Una condanna definitiva e una nuova coda processuale per l'omicidio di Stefano D'Arca, il 54enne ucciso la notte dell'8 marzo 2019 a pochi metri dal Bar Moka di Crotone, in viale Regina Margherita, con sette colpi da una pistola "Beretta" calibro 7.65 esplosi dall'82enne Francesco Pezziniti.
Così ha deciso ieri la prima sezione penale della Cassazione che da un lato ha reso irrevocabili i 15 anni e 7 mesi di carcere inflitti all'anziano imputato, il 18 maggio 2023, dalla Corte d'Assise d'Appello di Catanzaro. Mentre dall'altro ha annullato con rinvio ad altra sezione dell’Assise d’Appello, la pena a 10 anni e 8 mesi di reclusione comminati a Giuseppe Cortese, il 34enne nipote di Pezziniti, in merito all'accusa di concorso anomalo in omicidio. Per quest'ultimo quindi ci sarà un ulteriore giudizio di secondo grado.

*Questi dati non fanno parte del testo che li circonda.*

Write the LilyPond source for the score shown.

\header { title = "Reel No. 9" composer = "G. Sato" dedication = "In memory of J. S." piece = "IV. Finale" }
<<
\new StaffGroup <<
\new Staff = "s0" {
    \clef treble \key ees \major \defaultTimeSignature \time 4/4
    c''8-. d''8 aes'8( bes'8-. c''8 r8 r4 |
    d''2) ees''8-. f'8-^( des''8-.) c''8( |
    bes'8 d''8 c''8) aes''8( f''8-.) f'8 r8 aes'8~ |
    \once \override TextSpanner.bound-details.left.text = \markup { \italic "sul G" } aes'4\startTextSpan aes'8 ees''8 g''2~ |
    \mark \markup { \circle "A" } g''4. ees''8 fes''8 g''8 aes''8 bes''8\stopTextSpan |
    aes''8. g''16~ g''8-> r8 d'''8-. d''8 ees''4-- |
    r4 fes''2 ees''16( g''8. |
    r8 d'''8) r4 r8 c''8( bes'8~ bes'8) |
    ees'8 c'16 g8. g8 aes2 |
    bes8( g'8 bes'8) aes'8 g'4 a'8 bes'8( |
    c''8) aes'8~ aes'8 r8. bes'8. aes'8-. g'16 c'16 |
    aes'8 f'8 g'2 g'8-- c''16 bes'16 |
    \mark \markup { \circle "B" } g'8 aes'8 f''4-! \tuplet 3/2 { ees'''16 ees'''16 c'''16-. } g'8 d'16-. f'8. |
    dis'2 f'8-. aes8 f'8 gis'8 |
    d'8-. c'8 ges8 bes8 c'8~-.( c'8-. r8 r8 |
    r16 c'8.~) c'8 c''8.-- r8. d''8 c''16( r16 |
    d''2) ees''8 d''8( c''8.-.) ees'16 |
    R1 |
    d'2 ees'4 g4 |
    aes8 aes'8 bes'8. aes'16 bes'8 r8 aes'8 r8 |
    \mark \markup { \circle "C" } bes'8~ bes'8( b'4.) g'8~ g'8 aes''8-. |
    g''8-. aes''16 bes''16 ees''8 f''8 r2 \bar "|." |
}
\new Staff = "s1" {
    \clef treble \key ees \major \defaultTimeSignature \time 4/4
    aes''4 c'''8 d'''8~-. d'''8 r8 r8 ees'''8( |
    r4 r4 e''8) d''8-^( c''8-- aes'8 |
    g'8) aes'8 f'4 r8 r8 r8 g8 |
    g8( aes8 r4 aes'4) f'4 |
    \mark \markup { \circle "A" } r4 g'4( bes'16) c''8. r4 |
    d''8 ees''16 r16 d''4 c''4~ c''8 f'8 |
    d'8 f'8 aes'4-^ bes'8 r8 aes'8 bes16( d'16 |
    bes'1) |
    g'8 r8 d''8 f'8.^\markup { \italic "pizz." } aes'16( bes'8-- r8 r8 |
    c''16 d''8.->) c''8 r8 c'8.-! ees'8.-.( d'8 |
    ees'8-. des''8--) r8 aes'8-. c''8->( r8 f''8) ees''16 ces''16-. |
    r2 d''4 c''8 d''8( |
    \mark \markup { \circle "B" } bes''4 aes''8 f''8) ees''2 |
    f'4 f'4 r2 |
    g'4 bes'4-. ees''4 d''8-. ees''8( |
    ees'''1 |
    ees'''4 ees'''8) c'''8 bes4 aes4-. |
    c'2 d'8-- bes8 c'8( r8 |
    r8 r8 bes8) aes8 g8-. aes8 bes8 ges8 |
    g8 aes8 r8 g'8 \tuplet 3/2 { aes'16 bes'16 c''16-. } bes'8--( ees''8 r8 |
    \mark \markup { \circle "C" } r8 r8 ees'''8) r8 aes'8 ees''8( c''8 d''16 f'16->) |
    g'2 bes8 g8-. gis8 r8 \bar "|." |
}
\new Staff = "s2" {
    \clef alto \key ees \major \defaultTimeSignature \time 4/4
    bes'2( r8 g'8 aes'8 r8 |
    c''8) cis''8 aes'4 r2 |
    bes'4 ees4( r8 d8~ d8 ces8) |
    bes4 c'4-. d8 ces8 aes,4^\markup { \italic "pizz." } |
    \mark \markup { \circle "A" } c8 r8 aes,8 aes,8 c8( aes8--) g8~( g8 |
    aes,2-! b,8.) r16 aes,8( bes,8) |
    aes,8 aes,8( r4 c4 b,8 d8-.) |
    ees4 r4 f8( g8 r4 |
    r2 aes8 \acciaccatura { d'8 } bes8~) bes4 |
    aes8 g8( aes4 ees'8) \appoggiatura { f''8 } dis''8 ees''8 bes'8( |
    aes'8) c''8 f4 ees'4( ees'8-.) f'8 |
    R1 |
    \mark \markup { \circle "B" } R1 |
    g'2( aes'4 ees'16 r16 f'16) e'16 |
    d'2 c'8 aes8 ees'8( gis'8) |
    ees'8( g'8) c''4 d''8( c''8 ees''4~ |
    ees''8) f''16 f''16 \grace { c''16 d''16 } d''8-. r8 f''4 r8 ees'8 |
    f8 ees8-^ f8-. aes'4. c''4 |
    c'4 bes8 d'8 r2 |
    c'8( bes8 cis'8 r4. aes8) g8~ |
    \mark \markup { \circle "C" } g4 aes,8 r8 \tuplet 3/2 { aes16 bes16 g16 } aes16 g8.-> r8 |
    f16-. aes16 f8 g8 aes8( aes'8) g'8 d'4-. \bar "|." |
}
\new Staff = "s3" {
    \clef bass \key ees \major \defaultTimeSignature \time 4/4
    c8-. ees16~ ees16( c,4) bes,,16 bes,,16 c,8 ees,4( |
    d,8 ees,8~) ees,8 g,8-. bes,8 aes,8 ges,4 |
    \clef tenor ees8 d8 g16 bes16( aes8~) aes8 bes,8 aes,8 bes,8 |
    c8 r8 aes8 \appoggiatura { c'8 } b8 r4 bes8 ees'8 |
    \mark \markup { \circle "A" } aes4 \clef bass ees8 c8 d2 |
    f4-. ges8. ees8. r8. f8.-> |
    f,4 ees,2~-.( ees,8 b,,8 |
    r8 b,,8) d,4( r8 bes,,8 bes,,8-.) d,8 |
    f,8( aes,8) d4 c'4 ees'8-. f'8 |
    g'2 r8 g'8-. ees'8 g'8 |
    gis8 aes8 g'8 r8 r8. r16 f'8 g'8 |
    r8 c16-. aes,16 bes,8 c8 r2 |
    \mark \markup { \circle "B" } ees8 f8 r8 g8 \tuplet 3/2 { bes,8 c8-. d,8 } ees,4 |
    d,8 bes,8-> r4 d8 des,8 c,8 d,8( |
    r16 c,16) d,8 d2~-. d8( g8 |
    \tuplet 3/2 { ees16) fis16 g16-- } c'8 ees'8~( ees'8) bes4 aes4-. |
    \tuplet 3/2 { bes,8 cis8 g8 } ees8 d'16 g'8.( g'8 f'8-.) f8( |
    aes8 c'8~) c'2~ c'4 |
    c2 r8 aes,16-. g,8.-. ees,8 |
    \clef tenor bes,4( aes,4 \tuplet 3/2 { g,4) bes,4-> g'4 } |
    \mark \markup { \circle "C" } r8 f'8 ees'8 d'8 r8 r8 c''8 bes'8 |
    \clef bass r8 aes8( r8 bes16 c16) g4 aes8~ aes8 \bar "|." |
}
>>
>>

L'assassinio di D'Arca venne definito dai giudici dell'Appello non come «una legittima difesa» da parte di Pezziniti, bensì un'«evidente sproporzione» tra «l'offesa arrecata» dalla vittima e «la reazione» dell'82enne. Il delitto di sangue si consumò pochi minuti dopo la mezzanotte, quando la vittima si recò al Bar Moka con modi aggressivi e violenti. Il 54enne prima iniziò a litigare con Cortese, per poi cominciare a prendere a calci e a pugni il bancone dell’attività commerciale. Ma «la reazione» di Pezziniti - stabilirono i giudici dell'Appello - fu «perpetrata nei confronti di un soggetto disarmato, che aveva preso di mira solo cose e oggetti, e che, peraltro, aveva ormai abbandonato il bar, sui cui arredi aveva canalizzato la sua furia».